What doesn’t work is tying healthy habits to emotions or treating them as punishments or rewards. Exercise is not something you do to earn dessert or work off a bad eating day. Food is not a moral category. Once those framings get established, they’re hard to shift.
Leading Without Pressure
The paradox of this whole thing is that the less you push, the more it tends to land. When I go for a run, I don’t ask my son if he wants to come. But I’ve mentioned, casually, that it feels good to get outside in the morning, that I sleep better on days when I move, that I generally feel more like myself when I’m keeping active. Those seeds take time to grow, but they do grow. One of my kids, unprompted, told me recently that he wants to start running when he’s a bit older. I didn’t celebrate visibly — I just said that sounded great. But internally I was absolutely delighted.
The Long Game
There’s something important about remembering that you are not trying to get results this week. You’re shaping someone’s relationship with their body and their health across decades. The habits that feel effortless to an adult — getting outside most days, choosing food that mostly makes you feel good, thinking of physical activity as a normal part of life rather than a chore — those don’t appear from nowhere. They’re built in childhood, reinforced in adolescence, and become the default settings adults carry around for life.

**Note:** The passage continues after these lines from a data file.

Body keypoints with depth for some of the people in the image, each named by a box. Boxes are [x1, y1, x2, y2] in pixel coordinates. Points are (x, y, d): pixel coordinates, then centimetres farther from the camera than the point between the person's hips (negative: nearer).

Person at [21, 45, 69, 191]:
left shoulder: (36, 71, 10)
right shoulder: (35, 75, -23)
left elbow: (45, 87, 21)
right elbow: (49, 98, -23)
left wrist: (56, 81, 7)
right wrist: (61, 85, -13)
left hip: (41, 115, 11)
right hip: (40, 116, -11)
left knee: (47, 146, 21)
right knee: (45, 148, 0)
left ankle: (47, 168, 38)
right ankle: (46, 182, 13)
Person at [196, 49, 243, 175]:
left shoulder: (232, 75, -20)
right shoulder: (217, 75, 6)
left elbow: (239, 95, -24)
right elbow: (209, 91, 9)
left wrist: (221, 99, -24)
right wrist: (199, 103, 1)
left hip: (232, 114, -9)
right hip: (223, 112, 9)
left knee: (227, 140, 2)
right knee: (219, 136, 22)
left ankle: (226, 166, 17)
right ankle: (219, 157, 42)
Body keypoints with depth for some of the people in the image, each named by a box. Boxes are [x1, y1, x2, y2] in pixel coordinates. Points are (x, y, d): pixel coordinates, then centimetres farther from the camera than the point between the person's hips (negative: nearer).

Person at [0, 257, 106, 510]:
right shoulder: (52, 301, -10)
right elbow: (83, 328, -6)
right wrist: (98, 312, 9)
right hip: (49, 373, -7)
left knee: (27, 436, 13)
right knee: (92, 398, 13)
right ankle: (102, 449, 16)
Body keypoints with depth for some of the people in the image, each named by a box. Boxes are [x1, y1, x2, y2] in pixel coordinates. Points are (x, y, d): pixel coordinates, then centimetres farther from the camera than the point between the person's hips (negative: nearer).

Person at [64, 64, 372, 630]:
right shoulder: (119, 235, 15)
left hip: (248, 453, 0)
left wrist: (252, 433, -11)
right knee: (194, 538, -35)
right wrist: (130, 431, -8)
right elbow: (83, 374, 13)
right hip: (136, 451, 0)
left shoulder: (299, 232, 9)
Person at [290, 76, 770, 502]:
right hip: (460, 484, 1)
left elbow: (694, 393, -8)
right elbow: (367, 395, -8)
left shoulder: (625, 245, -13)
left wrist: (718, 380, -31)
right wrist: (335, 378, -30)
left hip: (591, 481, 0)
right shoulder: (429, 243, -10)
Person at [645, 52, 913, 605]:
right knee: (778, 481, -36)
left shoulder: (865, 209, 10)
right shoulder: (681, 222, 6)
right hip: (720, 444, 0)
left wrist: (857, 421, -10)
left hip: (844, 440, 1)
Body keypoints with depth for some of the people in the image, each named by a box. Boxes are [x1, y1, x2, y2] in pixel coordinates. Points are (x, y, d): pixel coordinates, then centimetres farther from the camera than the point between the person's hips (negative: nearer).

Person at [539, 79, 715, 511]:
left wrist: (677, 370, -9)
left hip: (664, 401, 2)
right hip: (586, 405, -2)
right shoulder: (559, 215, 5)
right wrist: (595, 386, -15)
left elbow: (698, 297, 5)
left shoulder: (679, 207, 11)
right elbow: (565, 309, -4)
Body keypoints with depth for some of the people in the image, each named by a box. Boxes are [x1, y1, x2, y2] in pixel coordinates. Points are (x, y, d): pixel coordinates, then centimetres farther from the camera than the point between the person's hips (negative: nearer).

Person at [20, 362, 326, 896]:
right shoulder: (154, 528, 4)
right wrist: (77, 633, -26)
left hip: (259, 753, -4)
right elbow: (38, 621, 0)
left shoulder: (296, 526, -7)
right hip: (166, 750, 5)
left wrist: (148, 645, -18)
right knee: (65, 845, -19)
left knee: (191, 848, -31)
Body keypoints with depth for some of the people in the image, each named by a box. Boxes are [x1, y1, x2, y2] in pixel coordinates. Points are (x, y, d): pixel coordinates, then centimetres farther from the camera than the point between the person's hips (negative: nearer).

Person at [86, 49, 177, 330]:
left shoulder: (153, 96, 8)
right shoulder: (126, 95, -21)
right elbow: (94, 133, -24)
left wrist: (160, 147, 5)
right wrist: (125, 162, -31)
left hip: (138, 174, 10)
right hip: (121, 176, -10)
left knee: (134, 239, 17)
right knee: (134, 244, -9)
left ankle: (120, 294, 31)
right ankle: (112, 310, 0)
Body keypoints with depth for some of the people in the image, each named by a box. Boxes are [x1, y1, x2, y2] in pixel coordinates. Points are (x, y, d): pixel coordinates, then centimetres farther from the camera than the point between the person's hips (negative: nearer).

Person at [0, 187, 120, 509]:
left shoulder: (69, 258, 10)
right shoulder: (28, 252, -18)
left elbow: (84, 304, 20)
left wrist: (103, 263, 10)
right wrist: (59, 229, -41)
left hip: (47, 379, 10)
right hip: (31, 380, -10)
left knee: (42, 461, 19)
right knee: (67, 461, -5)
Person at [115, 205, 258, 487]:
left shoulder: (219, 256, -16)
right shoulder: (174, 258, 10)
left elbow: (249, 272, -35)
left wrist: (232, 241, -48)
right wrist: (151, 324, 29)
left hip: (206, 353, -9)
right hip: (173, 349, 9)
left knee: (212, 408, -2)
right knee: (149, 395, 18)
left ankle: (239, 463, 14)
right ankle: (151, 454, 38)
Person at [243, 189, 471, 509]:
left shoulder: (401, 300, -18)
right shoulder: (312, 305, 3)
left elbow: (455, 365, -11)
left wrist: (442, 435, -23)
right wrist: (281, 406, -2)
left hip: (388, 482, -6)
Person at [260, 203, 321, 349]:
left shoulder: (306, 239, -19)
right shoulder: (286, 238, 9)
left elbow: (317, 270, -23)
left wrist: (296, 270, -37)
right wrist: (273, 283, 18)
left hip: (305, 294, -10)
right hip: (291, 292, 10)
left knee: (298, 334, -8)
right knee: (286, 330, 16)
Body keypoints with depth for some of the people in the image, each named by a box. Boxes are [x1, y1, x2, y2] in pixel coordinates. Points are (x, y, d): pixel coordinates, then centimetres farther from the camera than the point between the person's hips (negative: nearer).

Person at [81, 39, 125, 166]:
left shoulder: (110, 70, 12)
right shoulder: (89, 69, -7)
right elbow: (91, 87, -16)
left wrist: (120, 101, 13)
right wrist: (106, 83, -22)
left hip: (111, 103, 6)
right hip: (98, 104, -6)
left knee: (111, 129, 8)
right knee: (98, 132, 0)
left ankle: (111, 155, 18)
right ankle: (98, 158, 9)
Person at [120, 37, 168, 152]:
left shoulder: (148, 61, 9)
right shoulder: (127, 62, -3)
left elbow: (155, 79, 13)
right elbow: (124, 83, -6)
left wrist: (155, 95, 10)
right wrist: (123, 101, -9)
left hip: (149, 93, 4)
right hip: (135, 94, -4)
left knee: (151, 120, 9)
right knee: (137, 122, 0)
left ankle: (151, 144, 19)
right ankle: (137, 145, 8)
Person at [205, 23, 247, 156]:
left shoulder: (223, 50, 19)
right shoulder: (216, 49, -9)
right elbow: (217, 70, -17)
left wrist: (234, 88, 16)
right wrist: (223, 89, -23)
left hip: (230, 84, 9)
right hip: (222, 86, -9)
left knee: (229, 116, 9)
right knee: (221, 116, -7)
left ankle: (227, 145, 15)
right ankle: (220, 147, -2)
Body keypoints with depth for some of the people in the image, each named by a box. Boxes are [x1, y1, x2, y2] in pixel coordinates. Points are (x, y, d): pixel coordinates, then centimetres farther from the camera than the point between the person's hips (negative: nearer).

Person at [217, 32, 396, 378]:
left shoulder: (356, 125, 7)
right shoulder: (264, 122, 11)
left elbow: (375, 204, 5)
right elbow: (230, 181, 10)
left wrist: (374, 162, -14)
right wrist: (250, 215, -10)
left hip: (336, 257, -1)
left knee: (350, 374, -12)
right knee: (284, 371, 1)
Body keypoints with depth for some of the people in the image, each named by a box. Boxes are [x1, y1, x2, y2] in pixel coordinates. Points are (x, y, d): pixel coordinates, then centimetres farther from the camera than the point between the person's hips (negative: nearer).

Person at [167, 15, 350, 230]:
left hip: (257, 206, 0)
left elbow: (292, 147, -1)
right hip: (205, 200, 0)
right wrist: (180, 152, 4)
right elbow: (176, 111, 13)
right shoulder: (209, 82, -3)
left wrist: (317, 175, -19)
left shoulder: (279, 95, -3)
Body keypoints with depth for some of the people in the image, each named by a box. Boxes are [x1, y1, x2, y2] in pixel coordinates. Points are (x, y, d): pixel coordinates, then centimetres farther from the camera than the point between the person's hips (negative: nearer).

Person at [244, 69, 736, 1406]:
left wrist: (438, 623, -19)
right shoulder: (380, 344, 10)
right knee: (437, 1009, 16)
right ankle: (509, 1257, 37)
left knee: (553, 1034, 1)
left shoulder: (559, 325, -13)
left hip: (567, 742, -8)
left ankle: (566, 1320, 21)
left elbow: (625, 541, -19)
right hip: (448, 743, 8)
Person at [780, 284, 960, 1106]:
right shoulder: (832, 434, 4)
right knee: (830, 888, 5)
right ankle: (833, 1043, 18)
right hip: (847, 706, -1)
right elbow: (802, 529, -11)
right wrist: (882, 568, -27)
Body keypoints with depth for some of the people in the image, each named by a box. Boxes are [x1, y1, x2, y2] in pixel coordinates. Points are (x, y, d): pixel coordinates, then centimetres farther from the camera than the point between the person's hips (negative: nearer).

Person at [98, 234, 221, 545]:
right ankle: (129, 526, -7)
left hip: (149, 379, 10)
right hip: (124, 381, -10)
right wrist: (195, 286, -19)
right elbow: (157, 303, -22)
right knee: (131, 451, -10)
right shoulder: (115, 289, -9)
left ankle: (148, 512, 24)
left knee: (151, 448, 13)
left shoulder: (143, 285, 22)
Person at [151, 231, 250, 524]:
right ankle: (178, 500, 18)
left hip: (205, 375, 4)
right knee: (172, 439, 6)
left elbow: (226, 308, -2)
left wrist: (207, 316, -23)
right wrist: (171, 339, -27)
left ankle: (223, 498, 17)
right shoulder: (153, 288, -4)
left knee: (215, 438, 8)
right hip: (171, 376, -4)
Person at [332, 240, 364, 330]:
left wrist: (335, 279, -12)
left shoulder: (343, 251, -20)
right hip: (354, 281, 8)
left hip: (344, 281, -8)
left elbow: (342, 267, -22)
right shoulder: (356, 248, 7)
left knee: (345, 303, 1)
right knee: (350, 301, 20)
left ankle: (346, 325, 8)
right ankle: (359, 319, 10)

What You’re Actually Building
When you train in the living room and your kid does press-ups next to you, you’re not building their fitness that morning. You’re building the idea that this is what people do, that movement is normal, that their body is something to be used and cared for rather than just carried around. When you take the family for a walk on a grey Tuesday evening because that’s just what you do, you’re building the same thing. It compounds quietly over years.
You won’t get it right every day. Some weeks you’ll be exhausted and the walks won’t happen and you’ll have three takeaways and everyone will sit in front of screens for most of the weekend. That’s fine. You’re not building a perfect record — you’re establishing a direction of travel. The overall pattern is what matters, and kids are remarkably good at picking up on patterns.
What you’re doing, in the end, is giving them a version of health that feels lived-in and real — not a set of rules handed down from above, but a way of being that they absorbed from watching someone they trust. That’s the most durable kind of healthy habit there is. And honestly, it’s one of the most quietly meaningful things you can do as a dad.